Summarize Data — summarize

Summarize input data to prepare for passing to plot_forest(). Takes a data.frame or tibble, calculates the relevant confidence intervals, and returns a tibble that can be passed directly to plot_forest(). See Details section for data specification and format.

summarize_data(
  data,
  value,
  group,
  group_level = NULL,
  metagroup = NULL,
  replicate = NULL,
  probs = c(0.05, 0.95),
  statistic = c("median", "mean", "geo_mean"),
  rep_probs = c(0.025, 0.975),
  rep_statistic = c("median", "mean", "geo_mean")
)

Arguments

data: A dataframe or tibble to summarize. See Details section for required format.
value: name of the column in data to perform calculations on (i.e. median/mean, lower, and upper CI)
group: name of the column in data that defines groups within the data. Often, this will contain the names of the covariates you are grouping by.
group_level: (optional) name of the column in data that contains subgroups to group by. For example, if your group column contains covariates like WEIGHT and AGE, this column could contain categories like underweight, average, overweight, young, mid, elderly, etc.
metagroup: (optional) name of the column in data that contains metagroups. Similar to facet wrap, if passed, this will cause plot_forest() to produce independent plots per metagroup.
replicate: (optional) name of the column in data that contains to an index of replicates, for example with multiple simulations or bootstrapping. If specified, plot_forest() will draw additional CI's of the individual statistics, as small lines above each primary line.
probs: numeric vector of length two, both between 0 and 1, corresponding to your lower and upper tail probabilities. Defaults to c(0.05, 0.95)
statistic: is the actual statistic to output (i.e. median/mean)
rep_probs: same as probs but used only when replicate is passed for the minor intervals (i.e. the small lines) above the major interval (i.e. the big lines).
rep_statistic: same as statistic but used only when replicate is passed for the minor intervals (i.e. the small lines) above the major interval (i.e. the big lines).

Details

Input Data

The tibble passed to data must be in a "long" format and has 2-5 columns: value, group, and optionally any of group_level, metagroup, and/or replicate. These are each described in detail in the input arguments section.

Output Data

The tibble output from this function has one of two formats, depending on whether replicate was passed (details below).
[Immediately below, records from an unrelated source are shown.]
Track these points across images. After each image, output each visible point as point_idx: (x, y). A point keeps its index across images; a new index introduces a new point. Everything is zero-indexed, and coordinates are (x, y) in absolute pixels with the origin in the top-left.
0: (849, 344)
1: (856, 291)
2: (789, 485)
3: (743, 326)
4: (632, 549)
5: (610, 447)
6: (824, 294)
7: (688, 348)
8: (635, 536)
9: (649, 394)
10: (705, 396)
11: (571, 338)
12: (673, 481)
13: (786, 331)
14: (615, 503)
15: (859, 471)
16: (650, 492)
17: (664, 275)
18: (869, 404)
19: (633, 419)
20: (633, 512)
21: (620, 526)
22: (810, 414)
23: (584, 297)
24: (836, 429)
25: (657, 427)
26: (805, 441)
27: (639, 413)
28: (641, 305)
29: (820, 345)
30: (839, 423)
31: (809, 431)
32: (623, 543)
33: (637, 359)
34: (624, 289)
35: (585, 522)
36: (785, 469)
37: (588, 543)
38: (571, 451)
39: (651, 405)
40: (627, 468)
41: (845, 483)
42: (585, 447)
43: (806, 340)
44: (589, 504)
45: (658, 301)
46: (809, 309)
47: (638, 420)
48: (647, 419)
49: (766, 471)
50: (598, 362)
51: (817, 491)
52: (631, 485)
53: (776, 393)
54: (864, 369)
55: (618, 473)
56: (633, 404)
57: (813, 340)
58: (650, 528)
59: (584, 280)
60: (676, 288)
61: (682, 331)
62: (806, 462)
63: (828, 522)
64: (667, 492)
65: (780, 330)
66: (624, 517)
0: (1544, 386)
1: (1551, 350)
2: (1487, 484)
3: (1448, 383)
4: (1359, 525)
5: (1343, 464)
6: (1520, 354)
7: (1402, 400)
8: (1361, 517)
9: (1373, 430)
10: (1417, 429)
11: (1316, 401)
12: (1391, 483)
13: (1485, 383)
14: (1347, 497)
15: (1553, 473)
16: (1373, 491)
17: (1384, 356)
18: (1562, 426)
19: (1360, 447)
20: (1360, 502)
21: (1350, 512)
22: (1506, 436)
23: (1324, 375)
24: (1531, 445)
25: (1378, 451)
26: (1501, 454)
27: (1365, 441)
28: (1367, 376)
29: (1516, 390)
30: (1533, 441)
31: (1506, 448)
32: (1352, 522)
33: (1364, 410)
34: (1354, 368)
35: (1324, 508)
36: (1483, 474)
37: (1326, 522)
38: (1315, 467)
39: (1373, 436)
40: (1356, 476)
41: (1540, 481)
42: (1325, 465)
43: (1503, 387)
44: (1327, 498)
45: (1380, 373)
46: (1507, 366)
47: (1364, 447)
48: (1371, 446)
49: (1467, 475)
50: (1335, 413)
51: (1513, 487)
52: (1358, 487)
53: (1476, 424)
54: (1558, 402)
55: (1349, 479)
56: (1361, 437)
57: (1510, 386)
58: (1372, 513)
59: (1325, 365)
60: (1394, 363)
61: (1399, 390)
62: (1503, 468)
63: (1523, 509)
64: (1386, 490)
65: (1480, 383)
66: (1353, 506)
Either way, the output tibble has a column named group, containing the values in the column you passed to the group argument, and optionally analogous columns for group_level and metagroup if those were passed.
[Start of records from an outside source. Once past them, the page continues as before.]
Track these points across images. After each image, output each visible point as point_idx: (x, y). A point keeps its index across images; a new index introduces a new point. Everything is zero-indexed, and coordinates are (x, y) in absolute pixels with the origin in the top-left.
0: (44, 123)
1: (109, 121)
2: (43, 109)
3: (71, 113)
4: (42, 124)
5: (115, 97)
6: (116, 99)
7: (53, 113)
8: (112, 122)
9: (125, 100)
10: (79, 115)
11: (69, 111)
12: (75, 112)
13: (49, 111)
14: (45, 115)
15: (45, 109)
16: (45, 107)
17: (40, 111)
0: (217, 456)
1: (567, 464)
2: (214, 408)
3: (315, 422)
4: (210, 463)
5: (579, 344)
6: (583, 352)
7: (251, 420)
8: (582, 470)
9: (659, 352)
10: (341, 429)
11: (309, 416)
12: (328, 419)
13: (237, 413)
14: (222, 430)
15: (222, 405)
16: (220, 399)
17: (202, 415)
Without replicate If replicate is not passed, the output data has three additional columns mid, lo, and hi, containing the summarized values corresponding to what was passed to statistic (mid) and probs (lo/hi).
With replicate If replicate is passed, the output data has nine additional columns mid_mid, mid_lo, mid_hi, plus three more each for lo_* and hi_*, containing the summarized values. In this case, the mid_mid, lo_mid, and hi_mid correspond to the values of the major interval (i.e. the big lines and data point) and the *_mid, *_lo, and *_hi correspond to the values for each minor interval (i.e. the small lines).